We all nodded our head in unison,We lifted the trays in practiced unison and moved out of the service kitchen. The corridor widened as it spilled into the main entrance hall. We formed a neat line just inside the main doors, shoulders squared, trays balanced at identical heights like an offering ritual. My arms ached already, but I didn’t shift my grip.The front doors loomed ahead of us, tall and carved, flanked by security standing like statues. 

And then—without meaning to—I lifted my eyes.

Elara stood at the top of the foyer’s double staircase, exactly where she always stood when power needed a face. One hand rested lightly on the banister, emeralds catching the chandelier light as if it bent toward her on purpose as her posture was immaculate, her expression composed to the point of cruelty, and lips curved in that almost-smile she used when she knew she was being watched.Elara didn’t look at us. She never did. We were furniture. Useful. Replaceable.

Downstairs, stood Carol, stiff and dutiful, hands folded, eyes sharp with assessment. Mr. Simon Veyra was there too, immaculate in a tailored suit, his presence quieter but no less heavy—wealth that didn’t need to announce itself because it owned the room already. Beside them, Uncle James and Aunt Mel took their positions near the foot of the stairs, angled just right to intercept guests before they climbed. Uncle James looked genial, and Aunt Mel adjusted her pearls and scanned the entrance with thinly veiled anticipation.

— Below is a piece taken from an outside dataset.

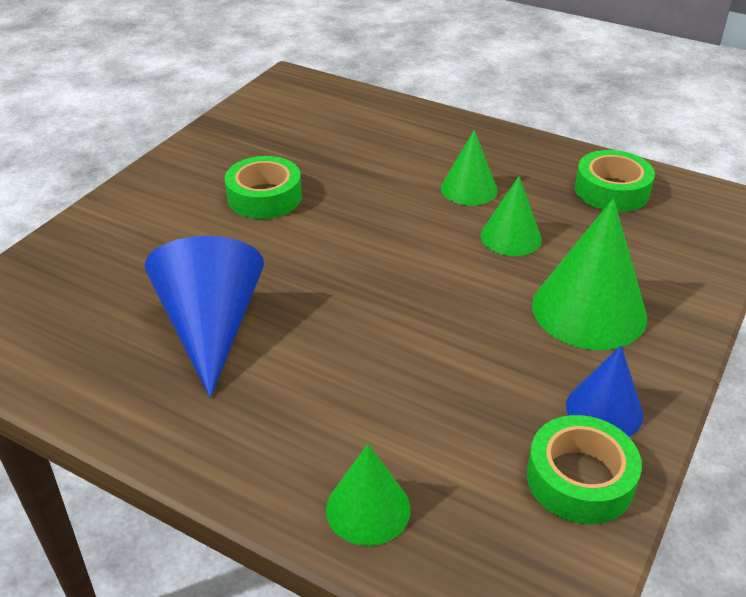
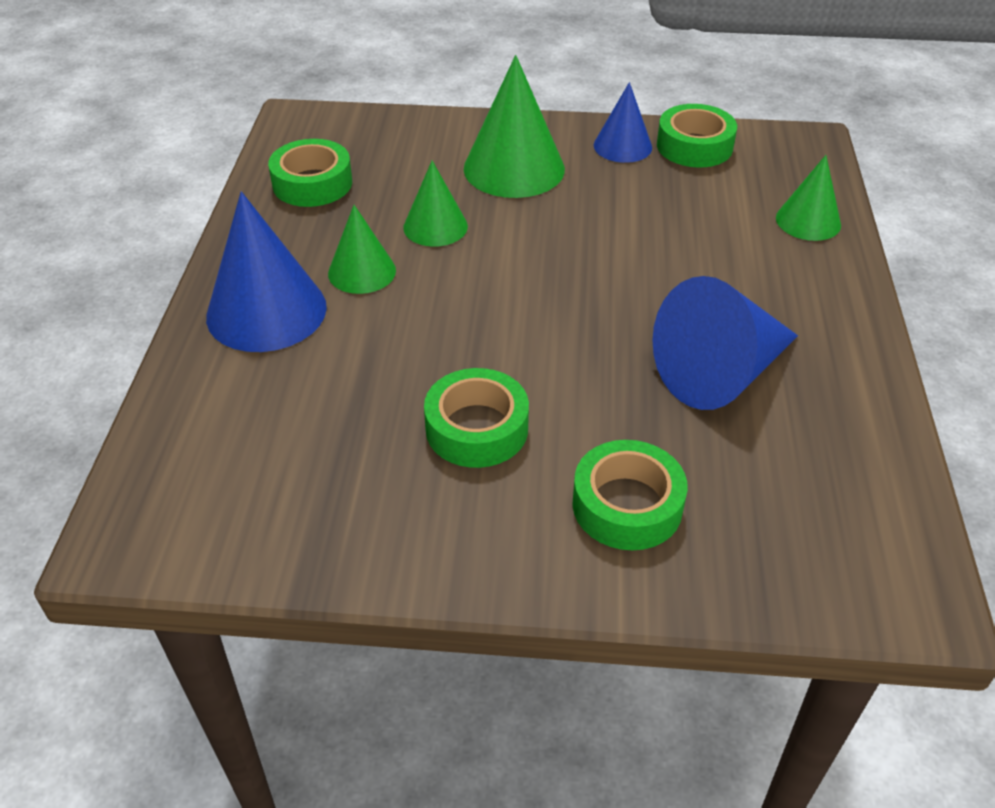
camera: 115 degrees left, 5 degrees up
(145, 235) = (627, 505): none -> green tape
(448, 144) = (266, 311): none -> blue cone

They were the welcoming committee—the soft barrier before guests reached Elara herself. I knew the hierarchy instinctively. Who spoke first. Who smiled. Who waited. The choreography of power unfolded the same way every time, and standing there with a tray digging into my palms, I could map it blind.

My gaze flicked back to Elara despite myself, and my stomach tightened. She looked… ready. Not nervous. Not excited. Poised, like a predator about to be indulged. I wondered what she was thinking—what calculations were already running behind her eyes. She’d wanted this.

I thought of Auren Draven without wanting to—the rumors, the stories whispered in kitchens and corridors, the way his name alone rearranged behavior. Smug. Arrogant. Untouchable. Men like him didn’t walk into rooms; rooms adjusted around them. I hated that a small, traitorous part of me was curious. I hated it more that my pulse quickened anyway.